DESCRIPTION OF THE TASK: When you copy the data, keep every word exactly as it is and leave the pictures out.

LISTED ENTRIES:

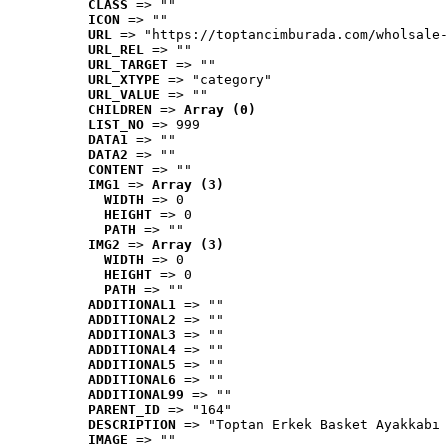
CLASS
 => ""
ICON
 => ""
URL
 => "https://toptancimburada.com/wholsale-
URL_REL
 => ""
URL_TARGET
 => ""
URL_XTYPE
 => "category"
URL_VALUE
 => ""
CHILDREN
 => 
Array (0)
LIST_NO
 => 999
DATA1
 => ""
DATA2
 => ""
CONTENT
 => ""
IMG1
 => 
Array (3)
WIDTH
 => 0
HEIGHT
 => 0
PATH
 => ""
IMG2
 => 
Array (3)
WIDTH
 => 0
HEIGHT
 => 0
PATH
 => ""
ADDITIONAL1
 => ""
ADDITIONAL2
 => ""
ADDITIONAL3
 => ""
ADDITIONAL4
 => ""
ADDITIONAL5
 => ""
ADDITIONAL6
 => ""
ADDITIONAL99
 => ""
PARENT_ID
 => "164"
DESCRIPTION
 => "Toptan Erkek Basket Ayakkabı 
IMAGE
 => ""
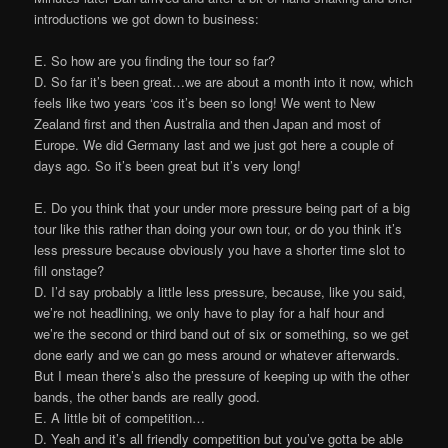
introductions we got down to business:
E. So how are you finding the tour so far?
D. So far it’s been great…we are about a month into it now, which
feels like two years ‘cos it’s been so long! We went to New
Zealand first and then Australia and then Japan and most of
Europe. We did Germany last and we just got here a couple of
days ago. So it’s been great but it’s very long!
E. Do you think that your under more pressure being part of a big
tour like this rather than doing your own tour, or do you think it’s
less pressure because obviously you have a shorter time slot to
fill onstage?
D. I’d say probably a little less pressure, because, like you said,
we’re not headlining, we only have to play for a half hour and
we’re the second or third band out of six or something, so we get
done early and we can go mess around or whatever afterwards.
But I mean there’s also the pressure of keeping up with the other
bands, the other bands are really good.
E. A little bit of competition…
D. Yeah and it’s all friendly competition but you’ve gotta be able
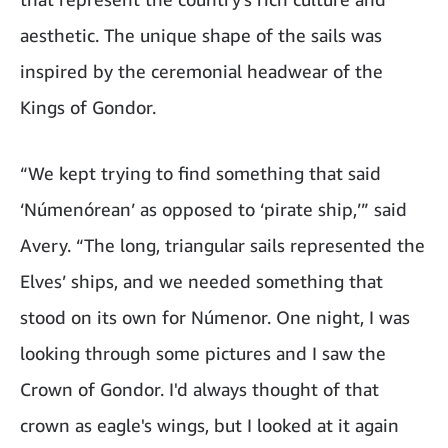
aesthetic. The unique shape of the sails was
inspired by the ceremonial headwear of the
Kings of Gondor.
“We kept trying to find something that said
‘Númenórean’ as opposed to ‘pirate ship,’” said
Avery. “The long, triangular sails represented the
Elves’ ships, and we needed something that
stood on its own for Númenor. One night, I was
looking through some pictures and I saw the
Crown of Gondor. I'd always thought of that
crown as eagle's wings, but I looked at it again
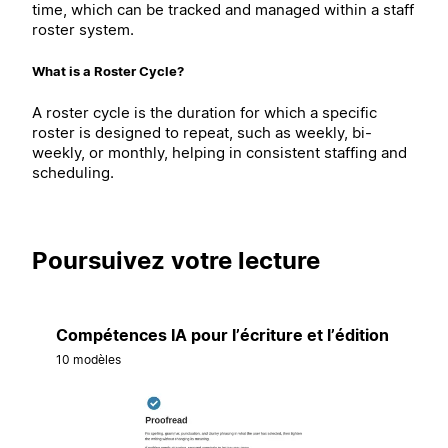
time, which can be tracked and managed within a staff
roster system.
What is a Roster Cycle?
A roster cycle is the duration for which a specific
roster is designed to repeat, such as weekly, bi-
weekly, or monthly, helping in consistent staffing and
scheduling.
Poursuivez votre lecture
Compétences IA pour l’écriture et l’édition
10 modèles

PROBLEM SOLUTION:
CLASS
 => ""
ICON
 => ""
URL
 => "https://toptancimburada.com/wholsale-
URL_REL
 => ""
URL_TARGET
 => ""
URL_XTYPE
 => "category"
URL_VALUE
 => ""
CHILDREN
 => 
Array (0)
LIST_NO
 => 999
DATA1
 => ""
DATA2
 => ""
CONTENT
 => ""
IMG1
 => 
Array (3)
WIDTH
 => 0
HEIGHT
 => 0
PATH
 => ""
IMG2
 => 
Array (3)
WIDTH
 => 0
HEIGHT
 => 0
PATH
 => ""
ADDITIONAL1
 => ""
ADDITIONAL2
 => ""
ADDITIONAL3
 => ""
ADDITIONAL4
 => ""
ADDITIONAL5
 => ""
ADDITIONAL6
 => ""
ADDITIONAL99
 => ""
PARENT_ID
 => "164"
DESCRIPTION
 => "Toptan Erkek Basket Ayakkabı 
IMAGE
 => ""
introductions we got down to business:
E. So how are you finding the tour so far?
D. So far it’s been great…we are about a month into it now, which
feels like two years ‘cos it’s been so long! We went to New
Zealand first and then Australia and then Japan and most of
Europe. We did Germany last and we just got here a couple of
days ago. So it’s been great but it’s very long!
E. Do you think that your under more pressure being part of a big
tour like this rather than doing your own tour, or do you think it’s
less pressure because obviously you have a shorter time slot to
fill onstage?
D. I’d say probably a little less pressure, because, like you said,
we’re not headlining, we only have to play for a half hour and
we’re the second or third band out of six or something, so we get
done early and we can go mess around or whatever afterwards.
But I mean there’s also the pressure of keeping up with the other
bands, the other bands are really good.
E. A little bit of competition…
D. Yeah and it’s all friendly competition but you’ve gotta be able
aesthetic. The unique shape of the sails was
inspired by the ceremonial headwear of the
Kings of Gondor.
“We kept trying to find something that said
‘Númenórean’ as opposed to ‘pirate ship,’” said
Avery. “The long, triangular sails represented the
Elves’ ships, and we needed something that
stood on its own for Númenor. One night, I was
looking through some pictures and I saw the
Crown of Gondor. I'd always thought of that
crown as eagle's wings, but I looked at it again
time, which can be tracked and managed within a staff
roster system.
What is a Roster Cycle?
A roster cycle is the duration for which a specific
roster is designed to repeat, such as weekly, bi-
weekly, or monthly, helping in consistent staffing and
scheduling.
Poursuivez votre lecture
Compétences IA pour l’écriture et l’édition
10 modèles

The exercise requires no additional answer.